--- Challenge ---
Answer these questions using the telenovela Tú o nadie text below:
(a) Who composed the theme music?
(b) In which city does Raquel live with her sister and father?
(c) Over what dates was the telenovela originally released?

--- Document segment ---
______________________________

- Genre: Telenovela
- Created by: María Zarattini
- Written by: María Zarattini
- Directed by: José Rendón
- Starring: Lucía Méndez Andrés García Salvador Pineda Úrsula Prats Luz María Jerez Magda Guzmán
- Theme music composer: Honorio Herrero
- Opening theme: Corazón de Piedra by Lucía Méndez
- Ending theme: Don Corazón by Lucía Méndez
- Country of origin: Mexico
- Original language: Spanish
- No. of episodes: 120 (60 1-hour episodes)

Production
- Executive producer: Ernesto Alonso
- Cinematography: Carlos Sánchez Zúñiga
- Running time: 21-22 minutes
- Production company: Televisa

Original release
- Network: El Canal de las Estrellas
- Release: February 11 – July 29, 1985

Related
- Acapulco, cuerpo y alma Sortilegio Cabo

= Tú o nadie =

Mexican telenovela

Tú o nadie (English: No One But You) is a Mexican telenovela directed by José Rendón and produced by Ernesto Alonso for Televisa and broadcast by El Canal de las Estrellas in 1985. It became a major international hit, and is considered one of the most successful telenovelas from the 1980s.

Lucía Méndez and Andrés García starred as protagonists, while Salvador Pineda and Úrsula Prats starred as main antagonists.

==Plot==
Max and Antonio are stepbrothers. Max loathes his stepbrother Antonio because his father, the husband of Max's mother Victoria, left all his fortune and the business to his son Antonio. Max hatches a plan to take all of Antonio's money by marrying Raquel, a girl of humble origins that lives in the city of Guadalajara with her sister & father. Max marries Raquel under the name of Antonio and on their wedding night he is called away. Max leaves Raquel informing her that he has to go away on business. Max returns home to see his brother Antonio off on a business trip. The plane that Antonio boards was sabotaged by Max and when the plane goes down it is presumed that Antonio perished. Max plants the marriage license in Antonio's room, and their mother contacts Raquel informing her of Antonio's death and that she should come right away to the funeral.

______________________________

--- Dataset records ---
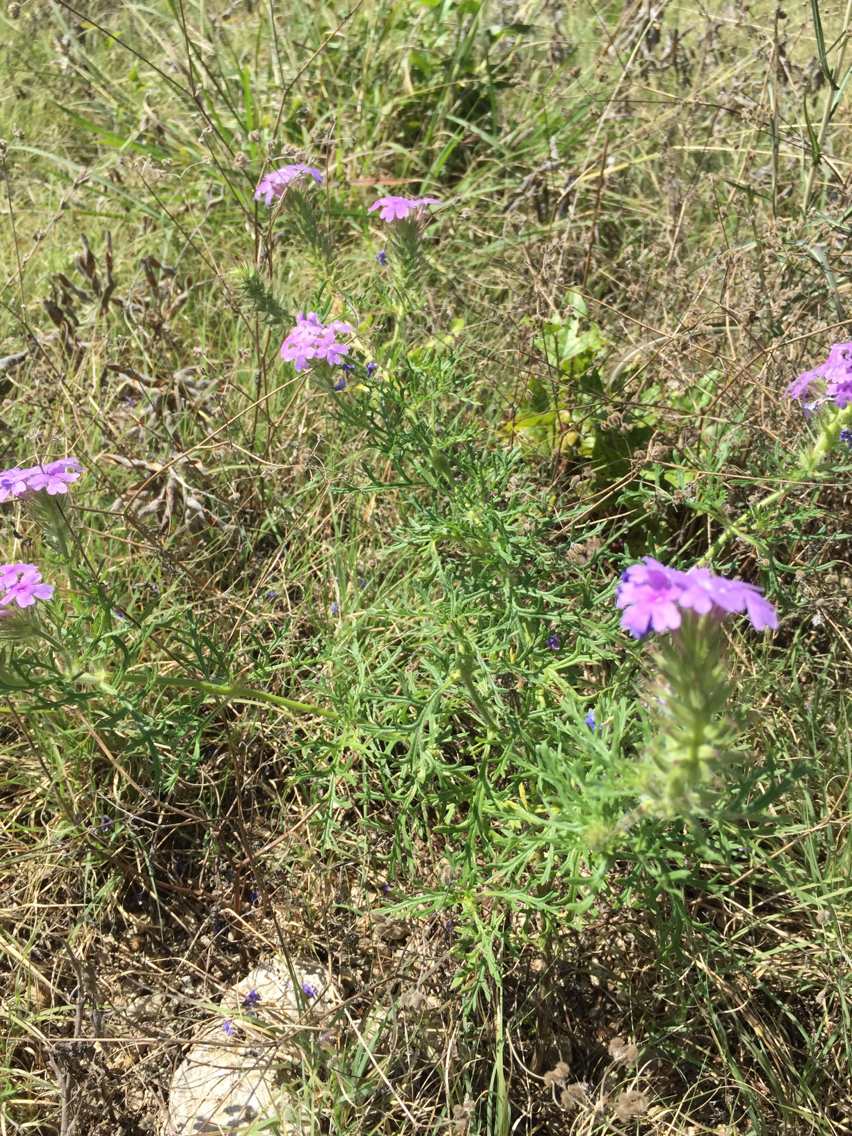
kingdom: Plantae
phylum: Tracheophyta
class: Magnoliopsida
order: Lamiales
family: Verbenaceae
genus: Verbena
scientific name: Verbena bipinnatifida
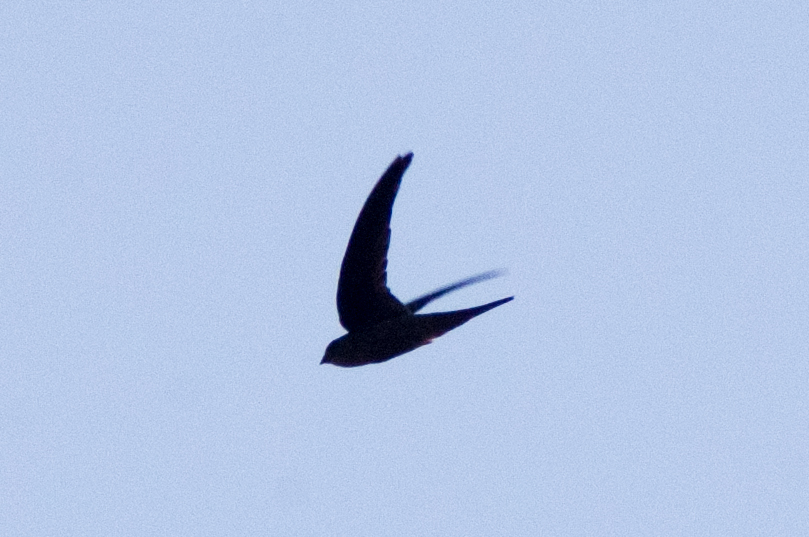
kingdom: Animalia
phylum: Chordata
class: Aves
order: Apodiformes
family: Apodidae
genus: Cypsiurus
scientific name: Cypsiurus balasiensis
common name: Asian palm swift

______________________________

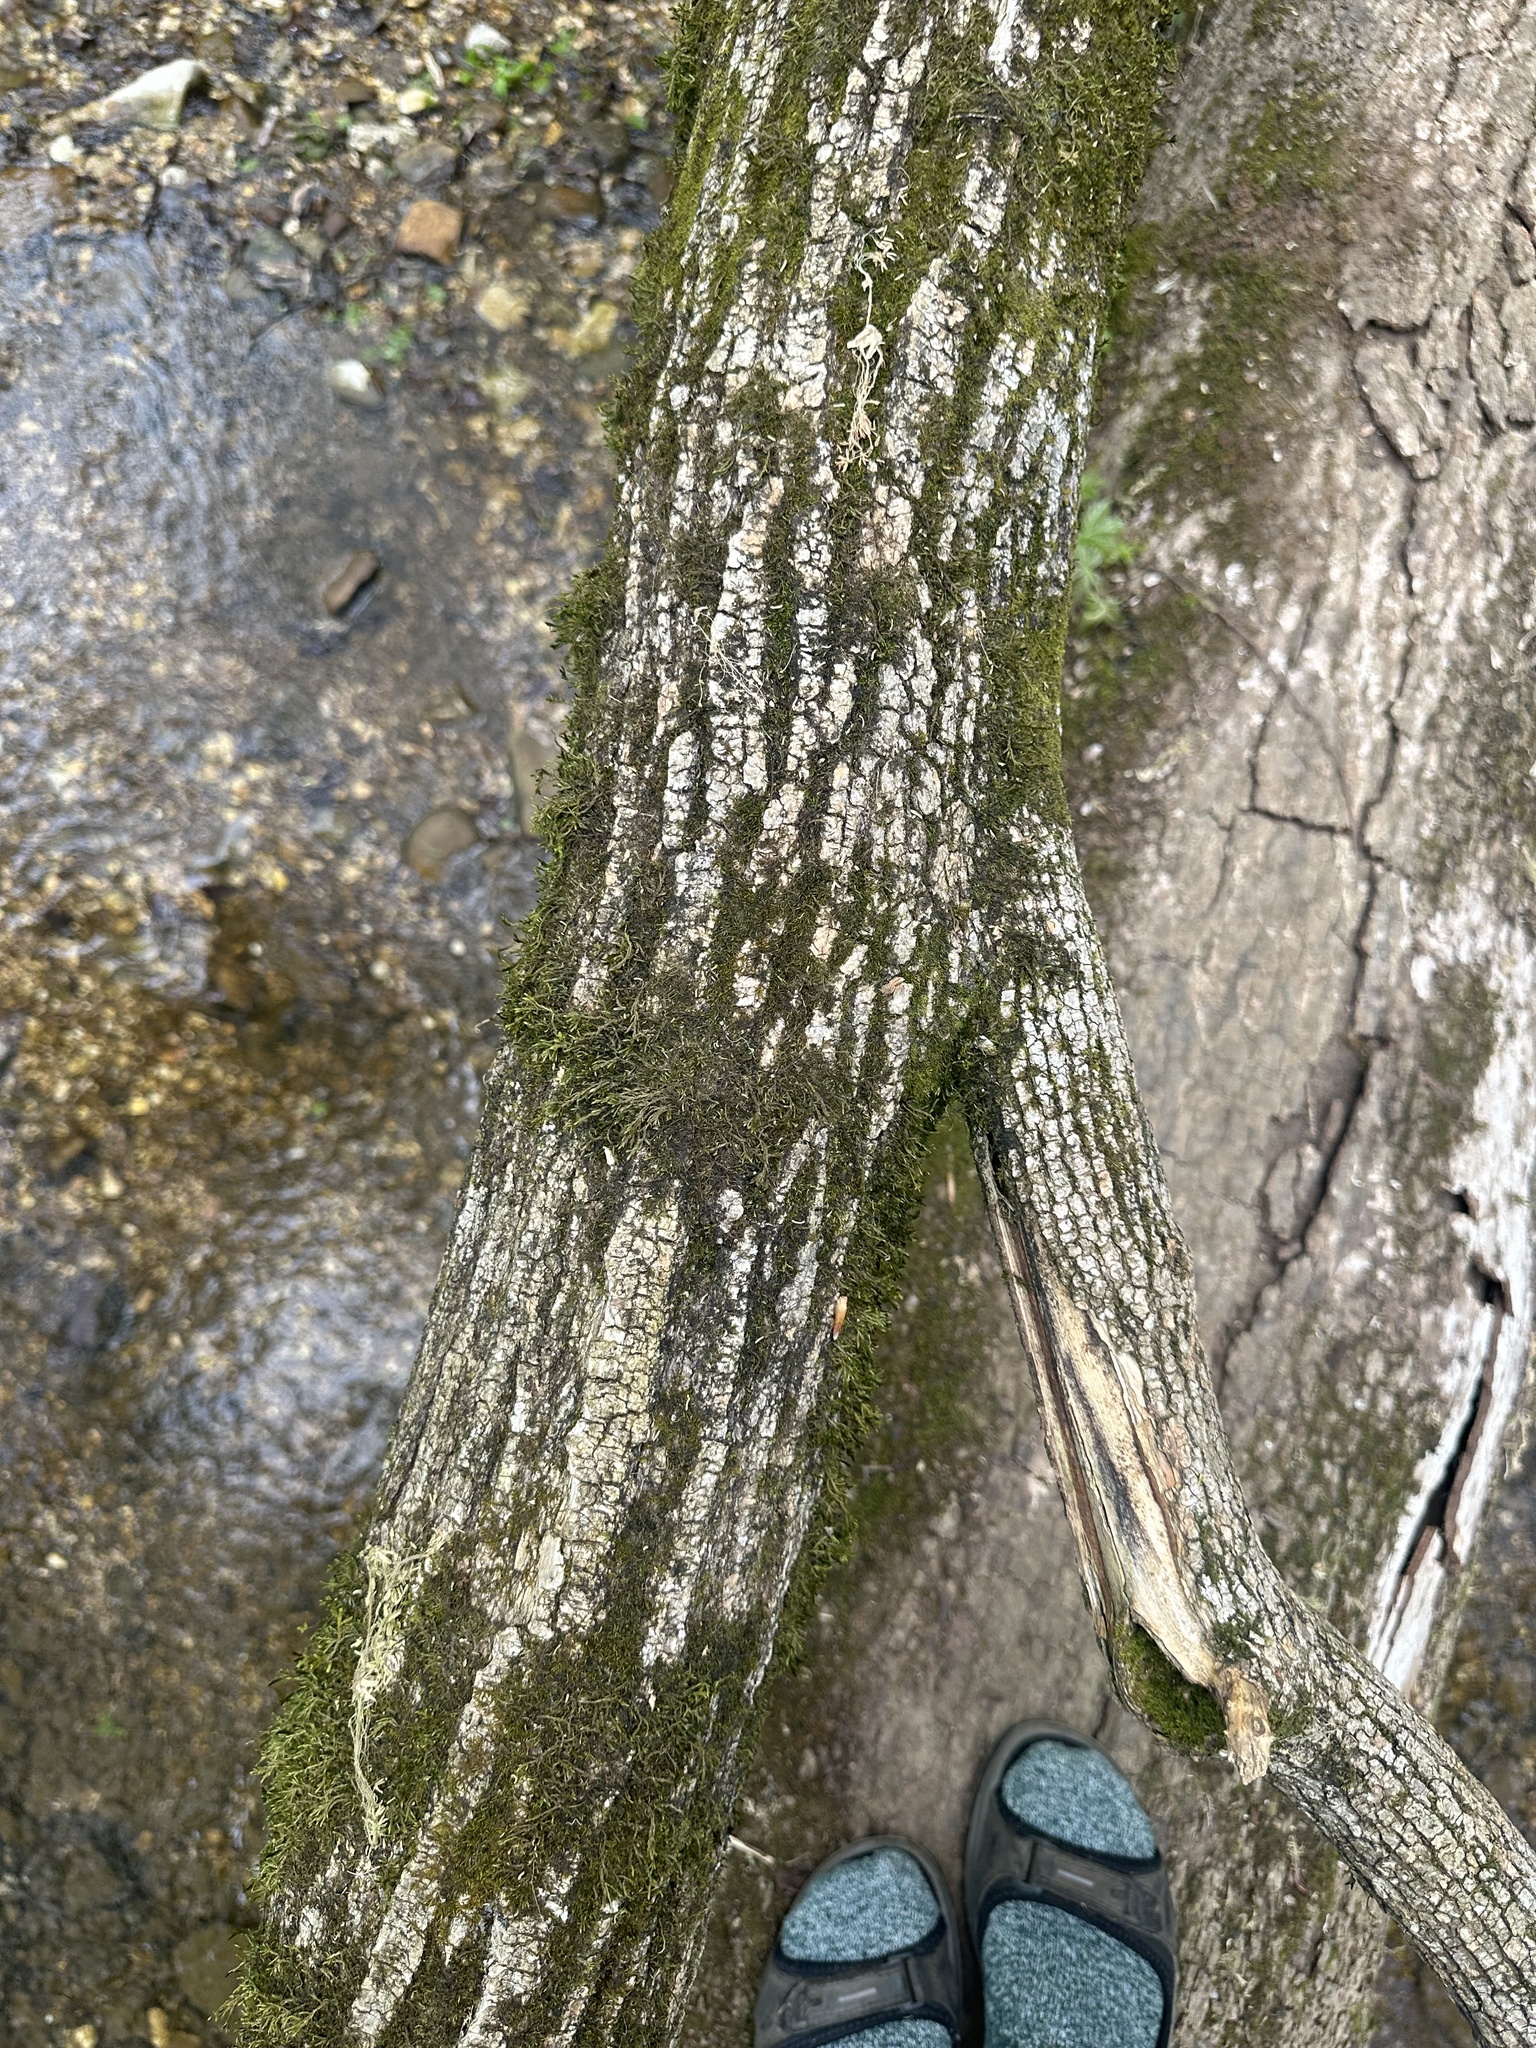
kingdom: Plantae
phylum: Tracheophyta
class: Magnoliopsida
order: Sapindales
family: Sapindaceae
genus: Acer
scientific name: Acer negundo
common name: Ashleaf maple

______________________________

--- Response for this exercise ---
(a) Honorio Herrero
(b) Guadalajara
(c) February 11 – July 29, 1985